Mainstream Intel Core Processors will not support AVX 512 from Skylake Only Xeon

csbin · Mar 1, 2015

http://wccftech.com/mainstream-intel-core-processors-support-avx-512-skylake-xeon/

oh...my god

Arachnotronic · Mar 1, 2015

csbin said:
http://wccftech.com/mainstream-intel-core-processors-support-avx-512-skylake-xeon/

oh...my god

Very old news

Also, here's the actual source: http://www.bitsandchips.it/hardware...olo-per-gli-xeon-skylake-e-non-i-core-skylake

ShintaiDK · Mar 1, 2015

Indeed very old. Its actually known since july 2013. But we seem to have an influx of those. Specially if they can add some drama.

Wccftech is nothing but a clickbait site.

witeken · Mar 1, 2015

Yeah, but I wonder if or what will be different about SKL compared to HSW to be excited about.

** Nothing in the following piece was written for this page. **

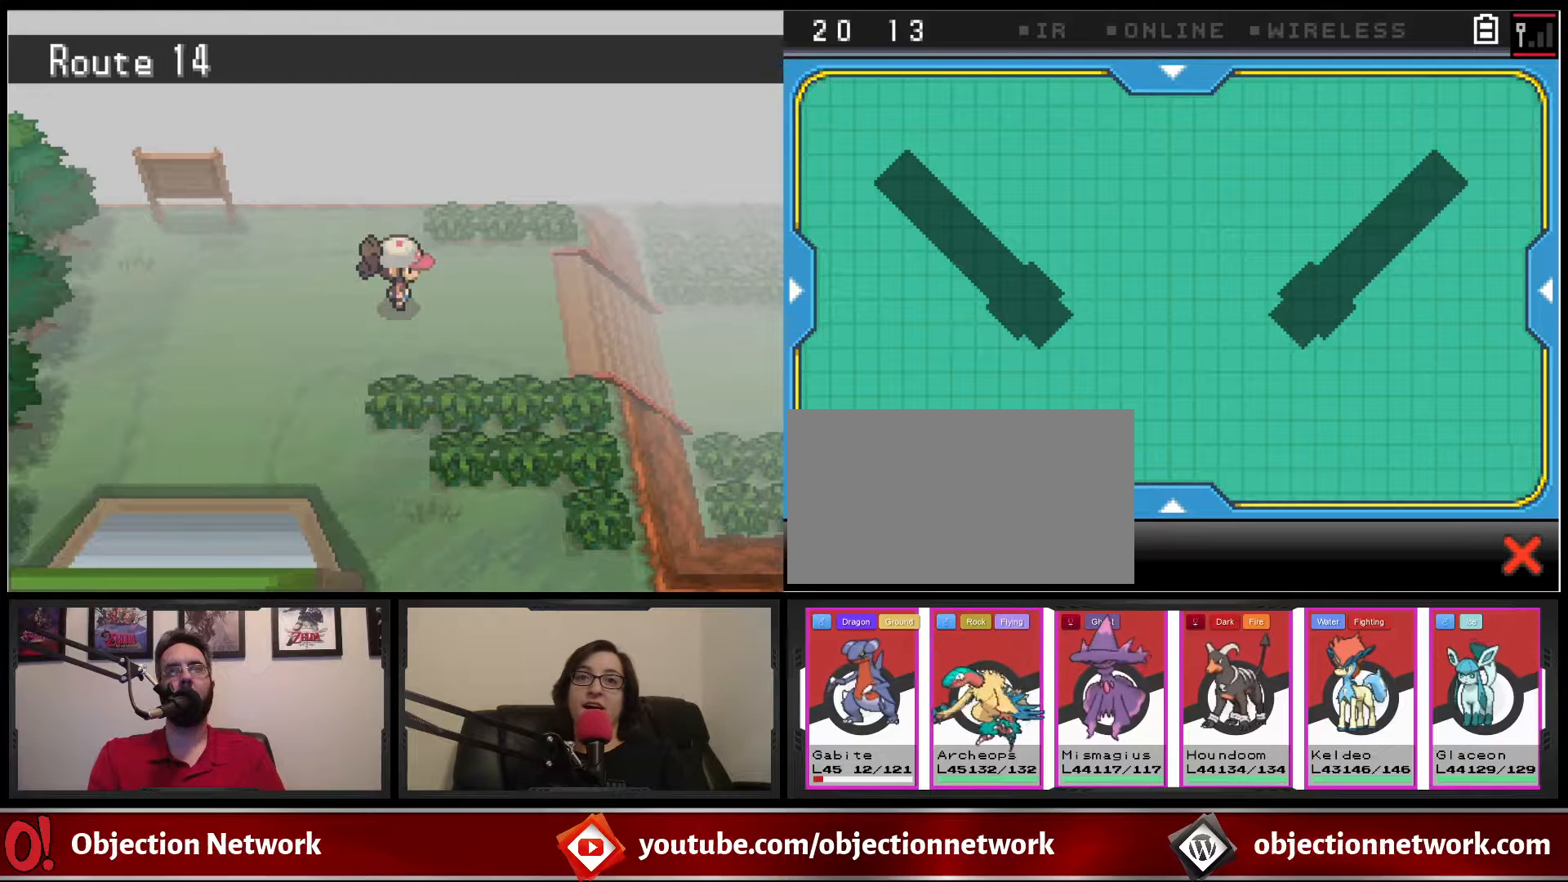
{"dt_ms": 500, "buttons": [], "events": []}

Ofcourse when I say mainstream processors wont have AVX 512, what I really mean is that it will be disabled. They will only be enabled on the Skylake SKUs on the Xeon platform. So it looks like the new iteration of Intels offerings will not have any significant new instruction set, mostly all the old stuff. Yet we have word that it is going to be one hell of an architecture to look out for, because for the first time in many years, Intel is simply refusing to divulge the slightest (information even under NDA). This above top secret attitude seems out of place since the process was already introduced with Broadwell and is supposed to be just a Haswell-equivalent for Broadwell. Something that definitely appears to not be the case.
The level of secrecy Intel is maintaining makes it very clear that they are bringing something brand new with the Skylake uarch.

Ken g6 · Mar 1, 2015

If AVX 512 will only be on Xeon, my next question is whether there will by Skylake Xeons that will fit in standard consumer mobos that will support it? Like the Xeon E3 series?

mikk · Mar 1, 2015

Yes this is known since many many months. Nothing new there. The only shock is that wccftech didn't know it, it just proves that they are noobish.

Ken g6 · Mar 1, 2015

Google answered my question, including [thread=2405871]in these forums[/thread] and in another wccftech article.

Xeon E3-1200 v5 will be based on the LGA 1151 socket and feature GT2 graphics with a RAM limit of 64GB (both DDR3 and DDR4 are supported). This is twice as much as its broadwell counterpart.

mikk · Mar 1, 2015

Highend Xeon only afaik. I don't expect AVX512 in Xeon E3 either.

ShintaiDK · Mar 1, 2015

With some luck it may be in the LGA20xx versions for consumers.

Enigmoid · Mar 1, 2015

Not surprising.

Zodiark1593 · Mar 1, 2015

Is there anything that even uses avx?

ShintaiDK · Mar 1, 2015

Zodiark1593 said:
Is there anything that even uses avx?

Yes, AVX and AVX2 is widely used.

At least 2 games even got dedicated AVX executables that differs featurewise from regular. Grid 2 and Dirt Showdown.

III-V · Mar 1, 2015

witeken said:
Yeah, but I wonder if or what will be different about SKL compared to HSW to be excited about.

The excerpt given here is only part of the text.